◆ **SUPPLIED PASSAGE**
There are two obvious reasons why an aggressive progressive income tax is good for economic health: First, the capitalist dynamic naturally expands wealth for those who own and control the means of production, which includes the capitalist and their functionaries. This is because capitalism is a social system in which the wealth generated by the direct producers – the worker, slave, so forth – is appropriated by social classes that do not generate that wealth – the capitalist, landowner, etc. This means that when taxes are low on the ownership classes and their functionaries, inequality increases and wealth becomes bottled up in a small network of families whose spending on goods and services cannot effectively complete the circuit of capital. The exploiting classes are too small in number to affect the levels of demand necessary to keep the economy growing. The majority has insufficient income to spend on goods and services. The fall in demand reduces the rate of profit. This contradiction leads to what economists call a realization crisis, and it is one of the main forces in defining the character of business recessions. The deeper the business recession, the worse off just about everybody is, including those social classes who believe they benefit from lower taxes. 

Second, lower taxes on the wealthy means less revenues for the government. Because the government must borrow to continue its operations, most of which serve the interests of the exploiting classes, budget shortfalls drive up budget deficits, which in turn drives up real interest rates. Why do budget deficits drive up real interest rates? This is a basic matter of supply and demand: money has a price (interest on borrowed funds), and the more the government competes with the private sector for investment resources the higher is the price of money. Higher tax rates on the wealthy provide for the government resources with which to drive down inequality, thus allowing the majority to enjoy higher incomes, which they can spend on goods and services. This method effectively completes the circuit of capital and leads to stable economic expansion. Labor union density, as well as a minimum wage, plays an important role in this by raising incomes. At the level of consciousness, and at the level of the firm, capitalists want lower taxes because they perceive they will keep more of their profits. But at the system level, the desire for lower taxes, if met, leads to a drop in the rate of profit. This paradox is very real.

It is, therefore, for the good of the wealthy that high top marginal rates are imposed upon them and the revenues generated redistributed through public projects that secure the long-term health of the society. Higher taxes (along with higher union density) are better for everybody.

◆ **LIST OF TASKS**
a – In the tax passage's sentence beginning "This is because capitalism is a social system," please list every example given between dashes of the direct producers and of the classes that do not generate wealth.
b – What name does the tax passage say economists give to the contradiction caused by falling demand?
The lines after this tax passage have no connection to it.

◆ **DATASET CONTENT**

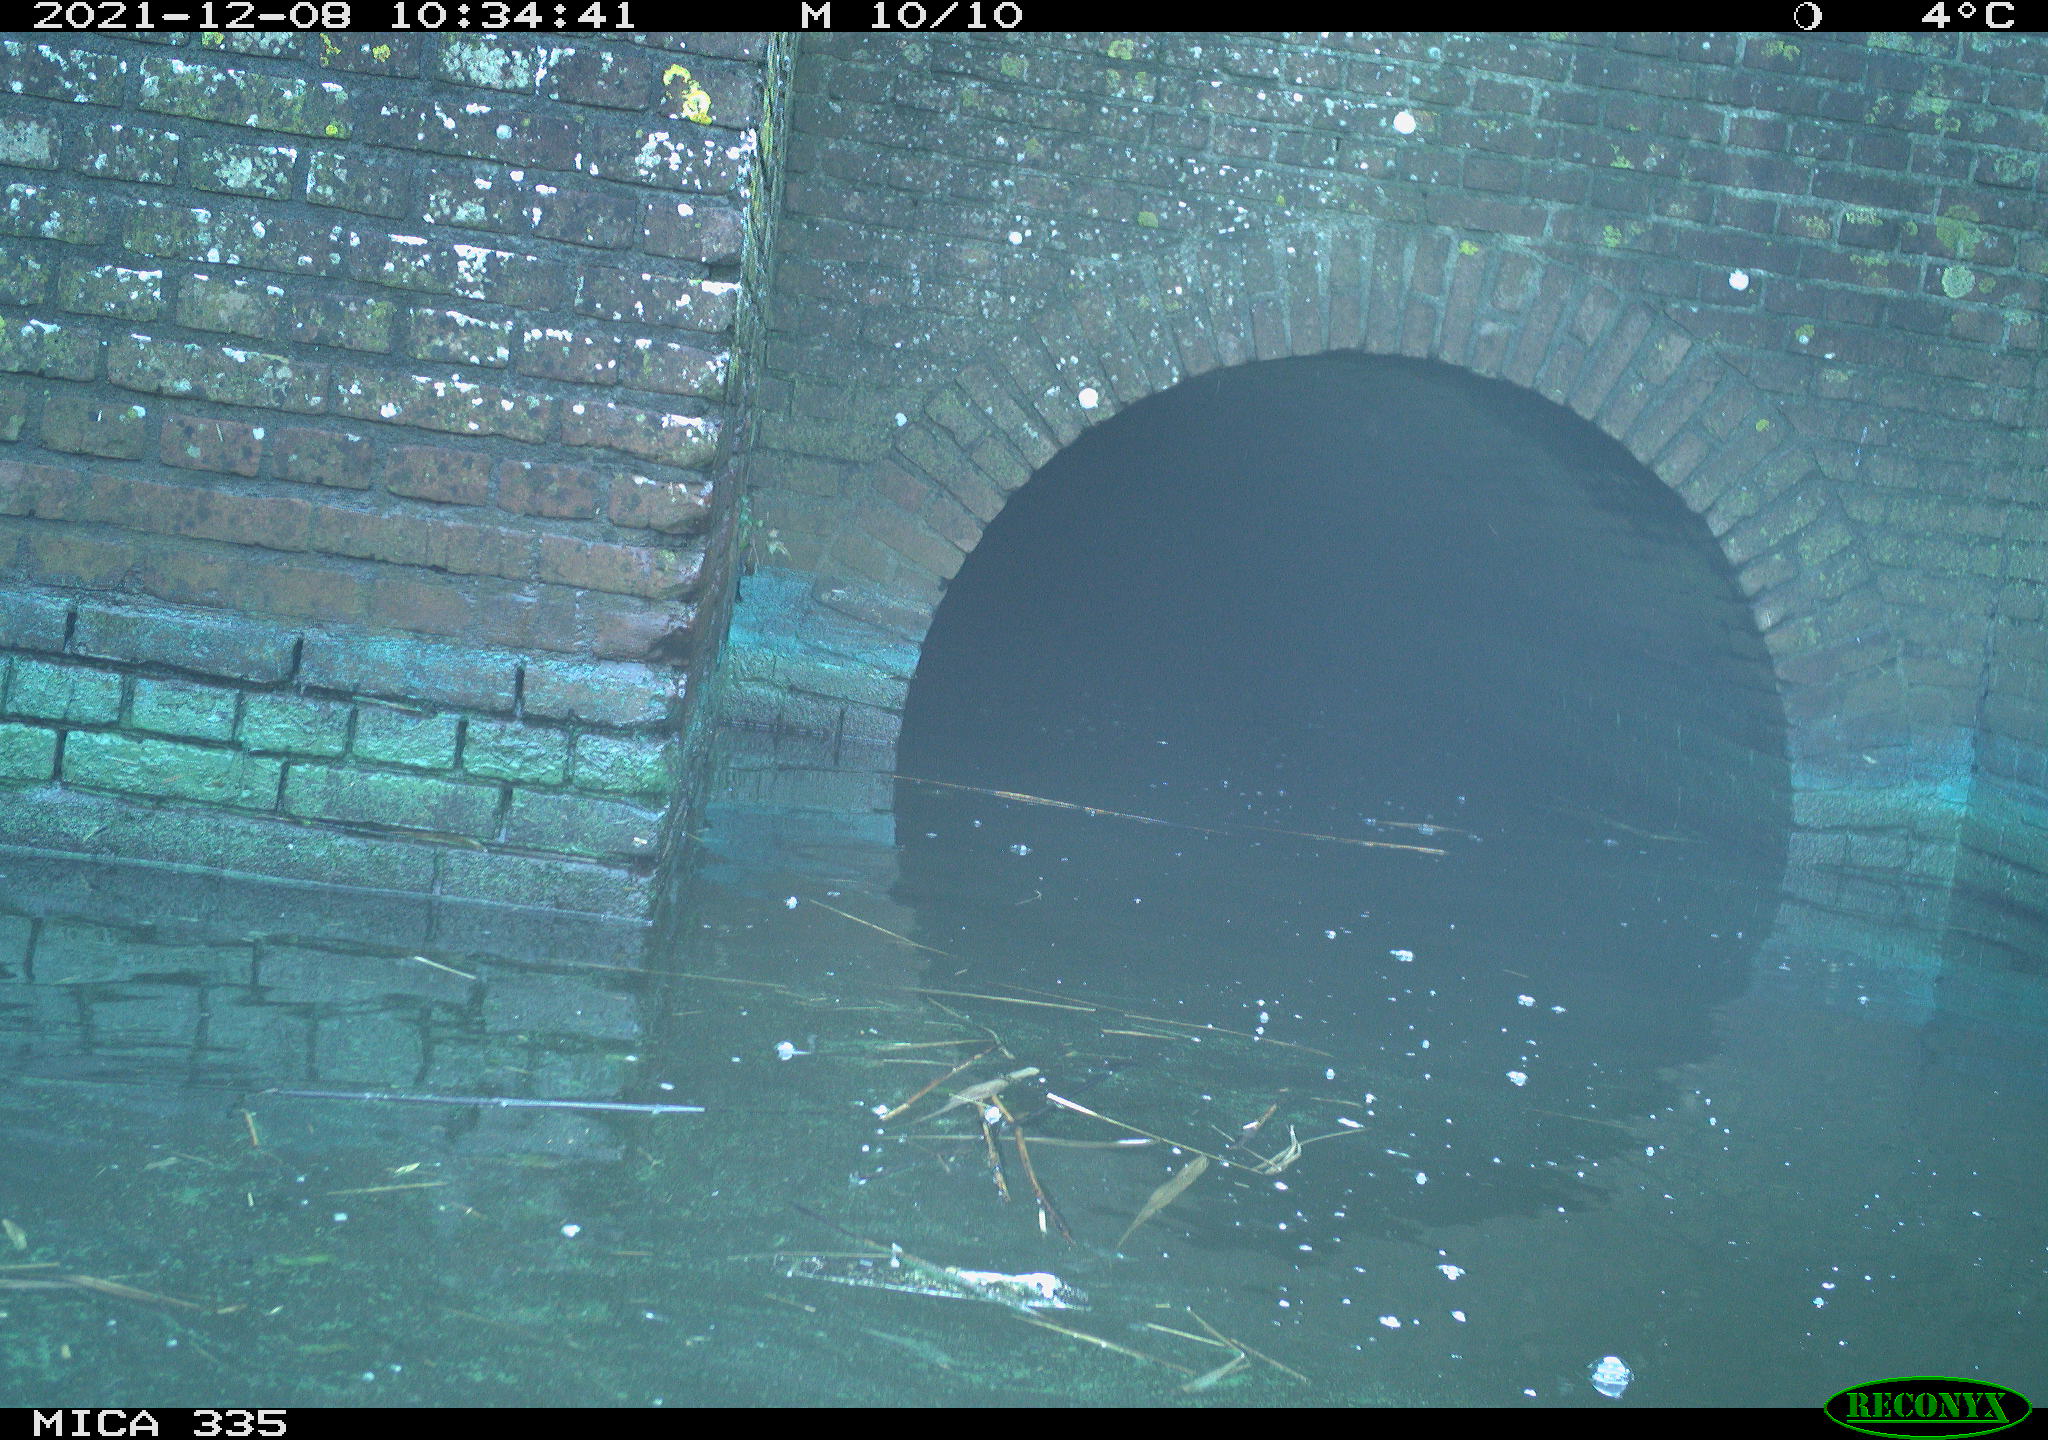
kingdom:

◆ **ANSWERS TO THE EXERCISES**
a – worker, slave, capitalist, landowner

b – A realization crisis.